A new report by the National Institute of Economic and Industry Research has concluded that the costs of not investing in new technology by miners will be steep, with a difficult next decade as companies move from investment to efficiency.
The report, released by IBM as part of its Smarter Planet initiative, forecasted the economic impact on seven industries through transforming the way they did business involving new technologies, including robotics, high-speed broadband, mobile devices, Big Data and cloud computing.
“This right now is the tipping point, we believe, where the risk of inaction outweighs the risk of action,” said Andrew Stevens, IBM Australia and New Zealand’s managing director, who conceded that the conclusions might be viewed with skepticism by some, given that the report was commissioned by a technology company.
The NIEIR’s Reinventing Australian Enterprises for the Digital Economy report considered what the year 2025 might look like for those in financial services, retail, mining, telecommunication, public administration, healthcare and higher education. It found that the era would be defined for firms by how well they adopted to new technology and used it to “deliver unique value to customers and citizens with the speed, efficiency and ubiquity they demand.”

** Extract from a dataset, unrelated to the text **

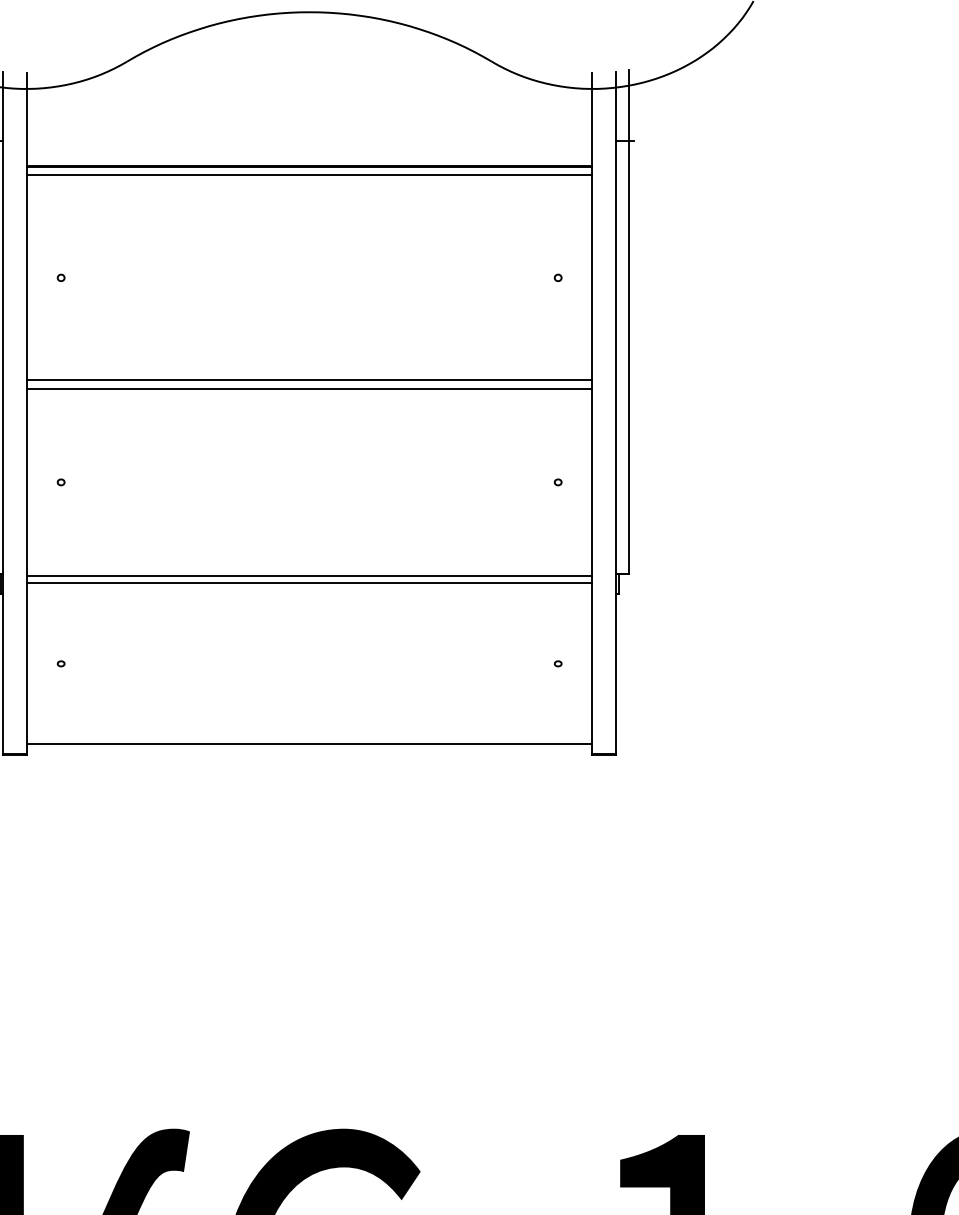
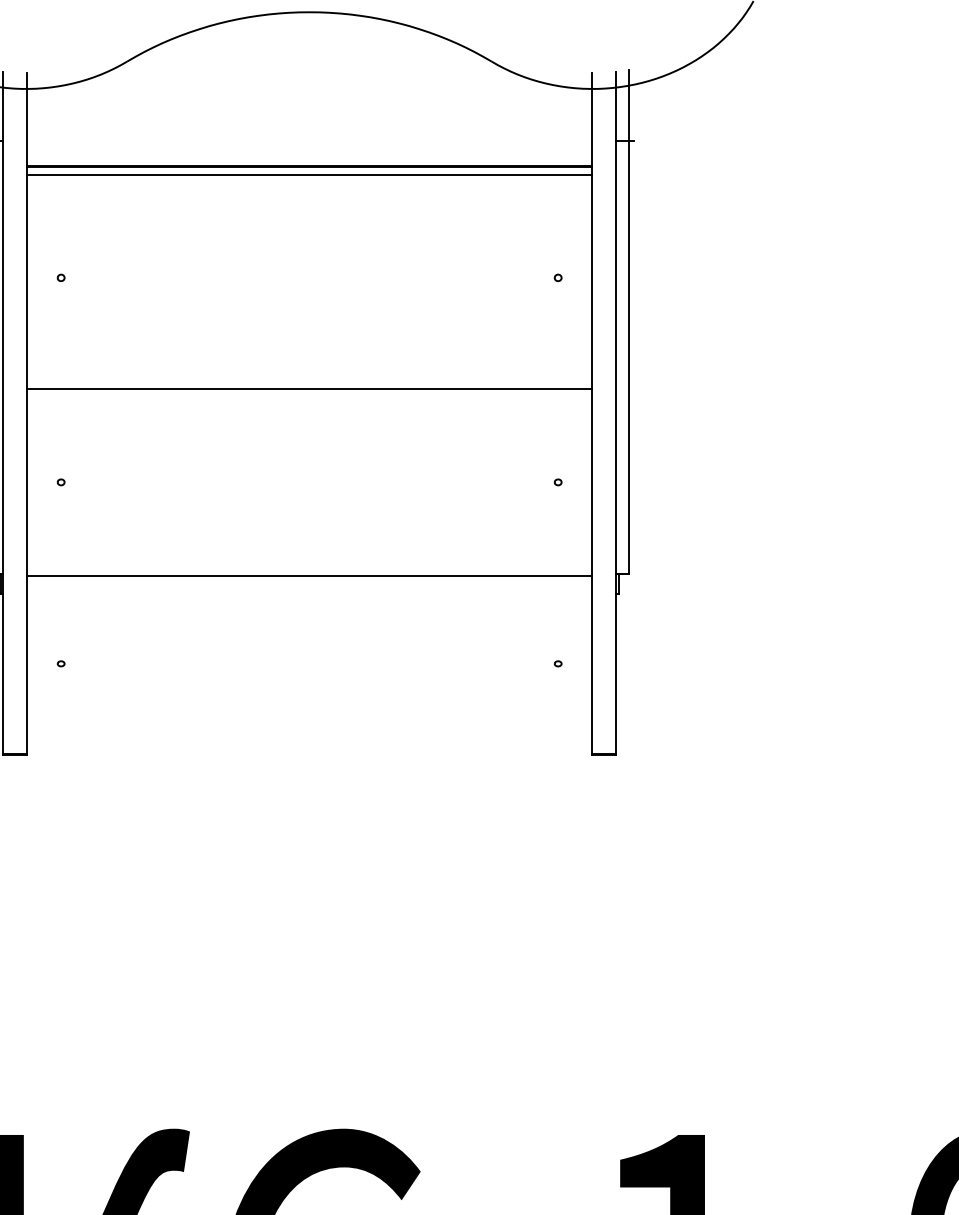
line at (309, 380): present -> none
line at (309, 583): present -> none
line at (309, 744): present -> none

For miners, it would be a critical time as the investment cycle switched from capital expenditure to capital efficiency.“I think the major point about the mining sector is that it’s going to come under more difficult times as commodity prices decline and their profitability is going to come under threat,” the NIEIR’s executive director, Dr Peter Brain, told Ferret.

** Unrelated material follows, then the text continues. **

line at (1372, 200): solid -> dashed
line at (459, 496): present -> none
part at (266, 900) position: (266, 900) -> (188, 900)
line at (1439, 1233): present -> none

He said that research found the differences between companies that transformed their operations and laggards was stark, and based on, “The extent to which the companies integrate their front office and their middle office with the mine and the back.
“Over the last few years with the expansion the back office in particular has grown rapidly and integration of the whole enterprise across the whole totality of operations has become somewhat fragmented.
“So what the leaders will do is invest heavily in new technology to integrate the front, middle and back office; much more remote control from remote operations, and looking across the entire supply chain, integrating not just simply pit-to-port, but pit-to-customer.”
The report mentioned Rio Tinto’s use of remote operations - citing its remote operation of its parts of its Pilbara mines from Perth - and use of automation and robotics to boost its productivity.
The research also modelled two companies with sales over slightly more than $8 billion for last year. It predicted that in 2025, the company that led in technological adoption would trump the other, and would triple the laggard’s market capitalisation and more than double its sales.